Best for: Google Workspace users who want Clockwise-style auto-scheduling with solid habit protection and a generous free tier.
Pricing: Free tier available. Paid plans start around $8/month.
3. Motion
Motion is the heavy-duty auto-scheduler. It takes your entire task list, figures out deadlines and priorities, and builds a full schedule for you automatically every morning.
Best for: Freelancers, founders, and project managers juggling a high volume of time-sensitive tasks.
Pricing: $19–34/month. 7-day free trial.
4. Morgen
Morgen takes a clean, integration-first approach: it combines your calendars and tasks in one unified view, syncs beautifully across Google, Outlook, and iCloud.
Best for: People who primarily need a better multi-calendar interface with light AI scheduling features.
Pricing: Free tier available. Pro plan around $9/month.
5. Akiflow
Akiflow is a command-bar-first task and calendar tool built for people who live on their keyboard.
Best for: Power users and developers who want frictionless keyboard-driven planning.
Pricing: Around $19/month.
6. Sunsama
Sunsama is a daily planning tool built around intentionality — a guided morning ritual where you pull tasks, estimate time, and build a realistic day.
Best for: People who feel overwhelmed by over-automated systems and want a calmer daily planning practice.
Pricing: Around $20/month. 14-day free trial.
7. Trevor AI
Trevor AI is the simplest entry on this list. You connect your task list and calendar, and Trevor schedules tasks automatically in open slots.
Best for: Beginners, students, or anyone who wants basic AI task scheduling without complex setup.
Pricing: Free tier available. Paid plan around $4/month.
8. Structured
Structured is a visual timeline planner with an emphasis on aesthetics and tactile simplicity. Each task sits on a clean vertical timeline.

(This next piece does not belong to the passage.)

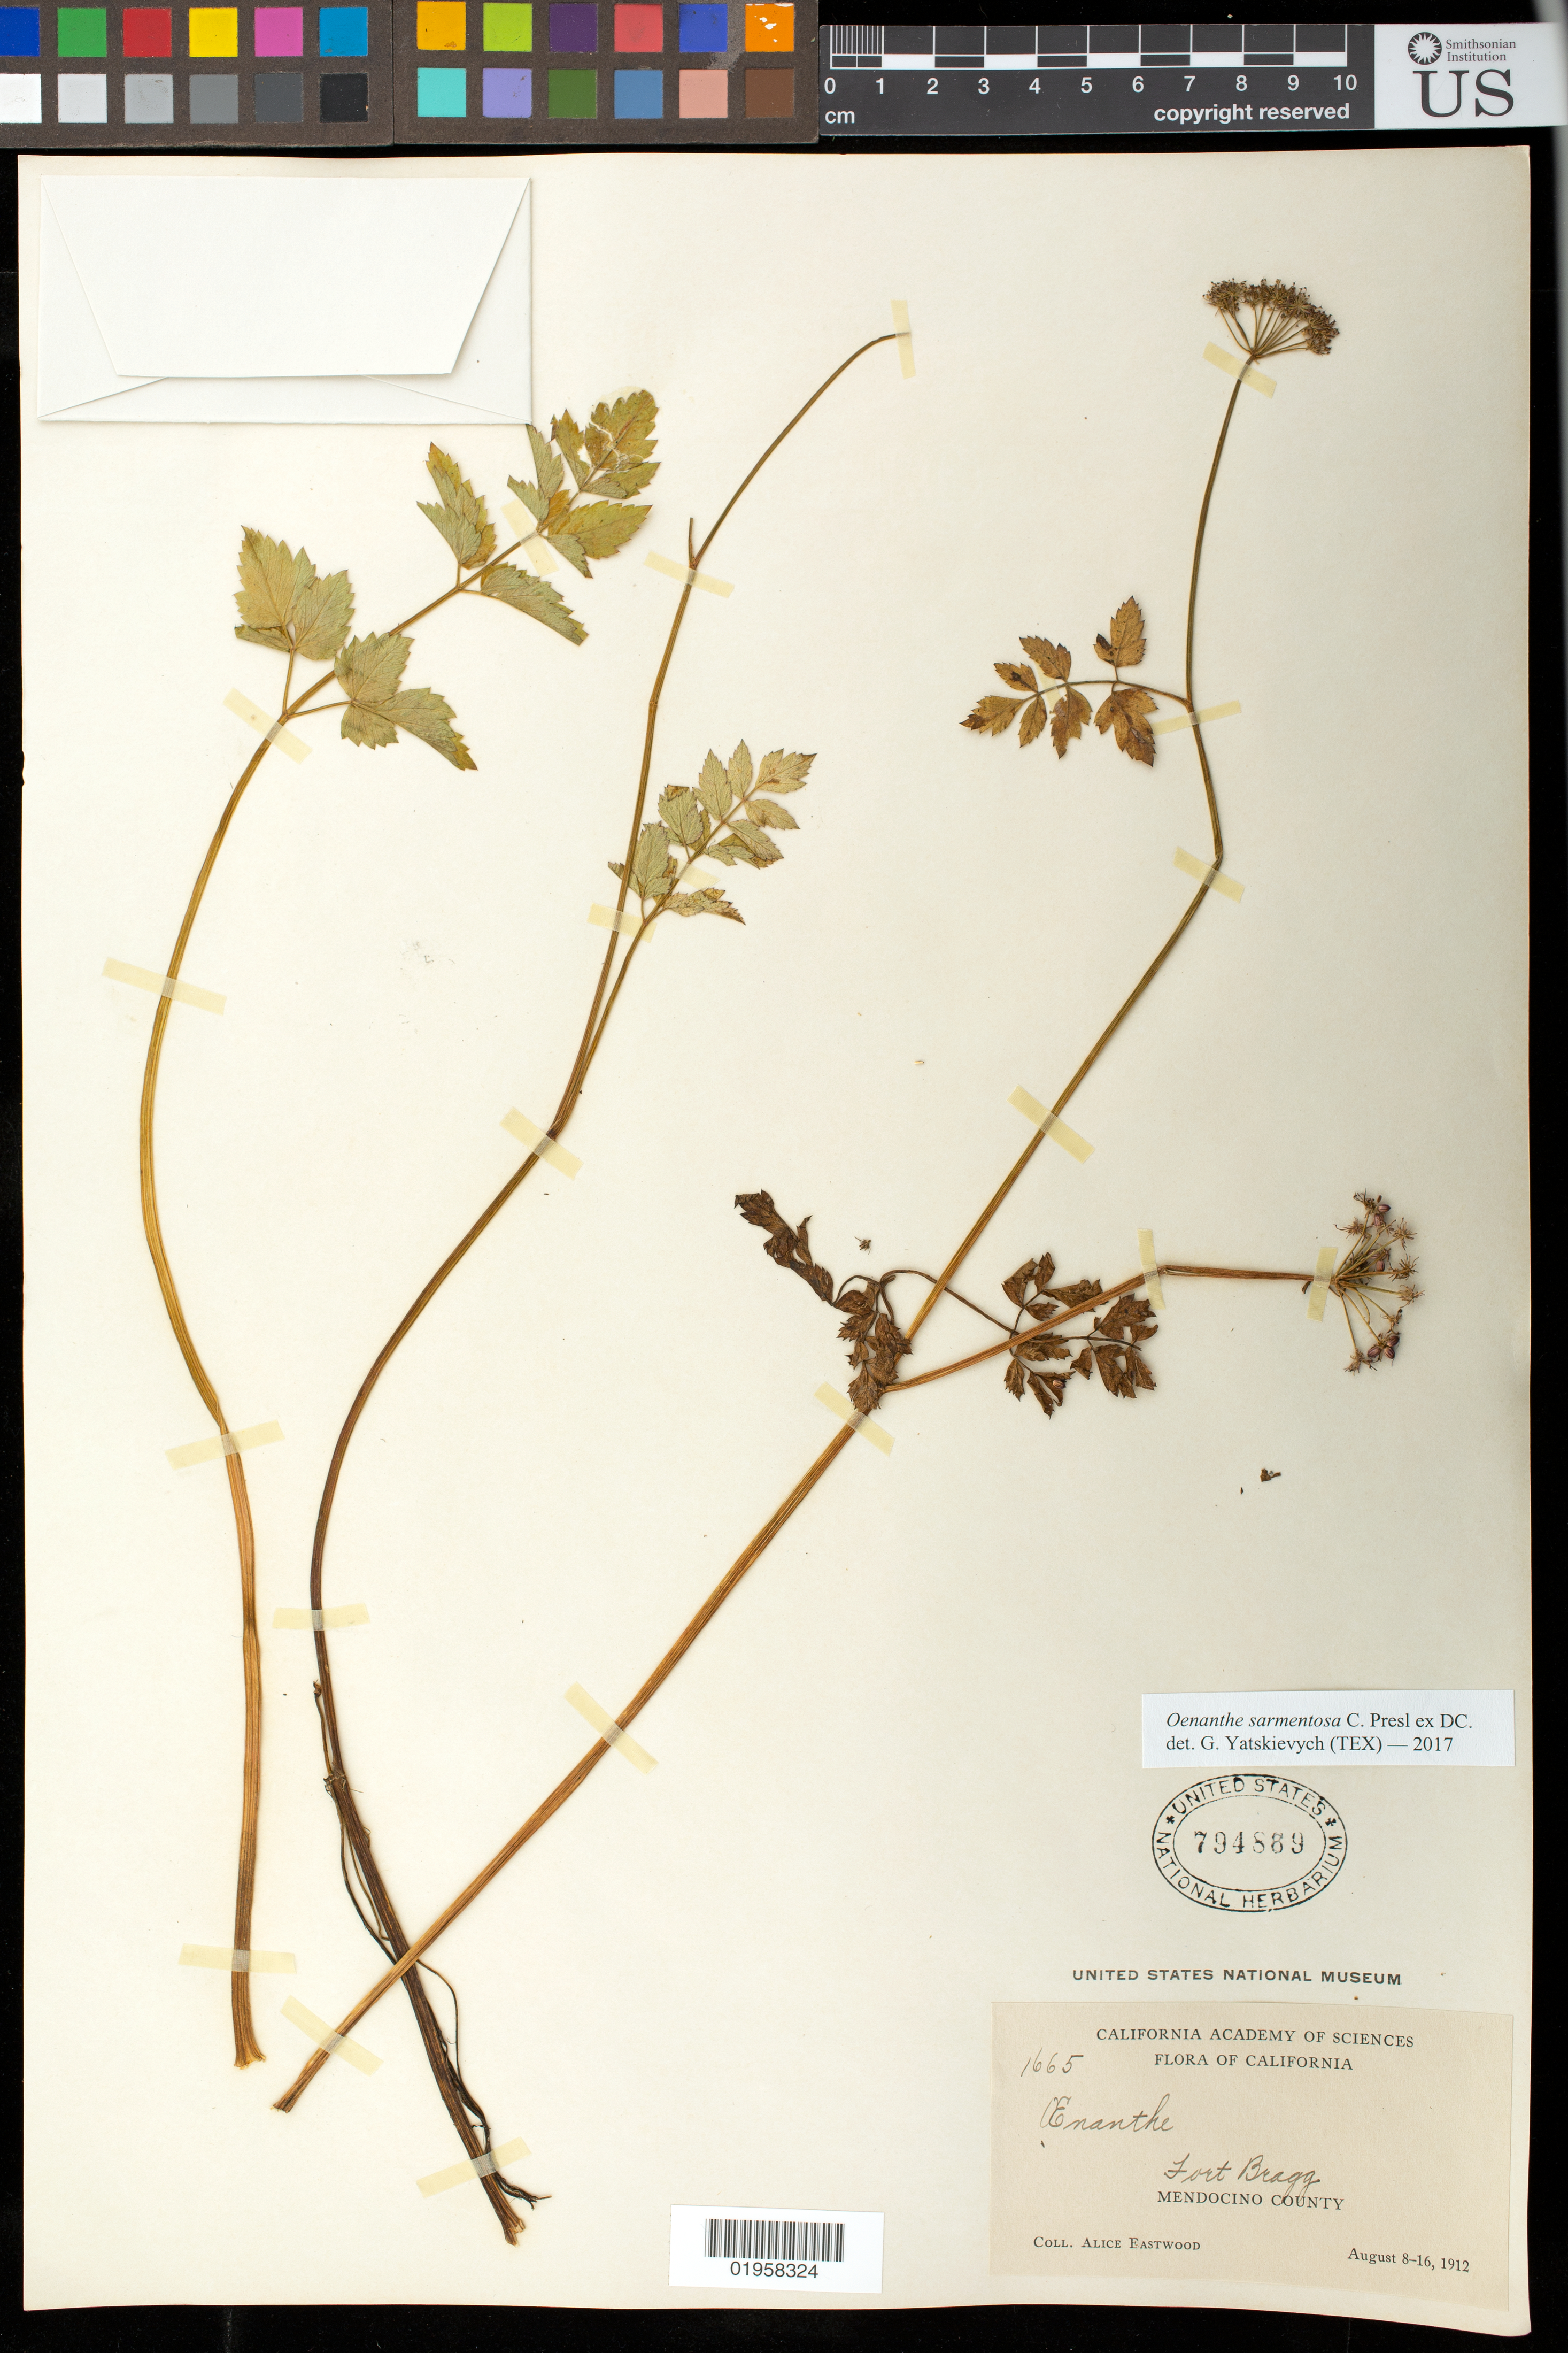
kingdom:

Best for: Visual thinkers, students, and anyone who wants a clean iPad-friendly daily timeline.
Pricing: Free tier available. Structured Pro around $3/month.
FAQ
Q: Is there a free Clockwise alternative?
Yes — several. Reclaim AI, Morgen, Trevor AI, and Structured all have genuinely useful free tiers. rivva offers a 7-day free trial for pro features.
Q: Which Clockwise alternative works best with Outlook and Microsoft 365?
Morgen and Akiflow both support Outlook calendar natively. Motion also supports Outlook. Reclaim AI is primarily Google Calendar.
Q: What’s the difference between rivva and the other AI schedulers?
Most AI schedulers know about your time. rivva knows about your energy. By connecting to wearables, it sees how you slept, models your cognitive peaks and dips, and uses that to decide when to schedule your hardest work.
Bottom line
Clockwise closing left a real gap. If you needed focus time protection, Reclaim comes closest. If you needed full auto-scheduling, Motion is the most powerful. And if you’re ready to move past what Clockwise could do — into scheduling you according to how you actually function — rivva is where that conversation starts.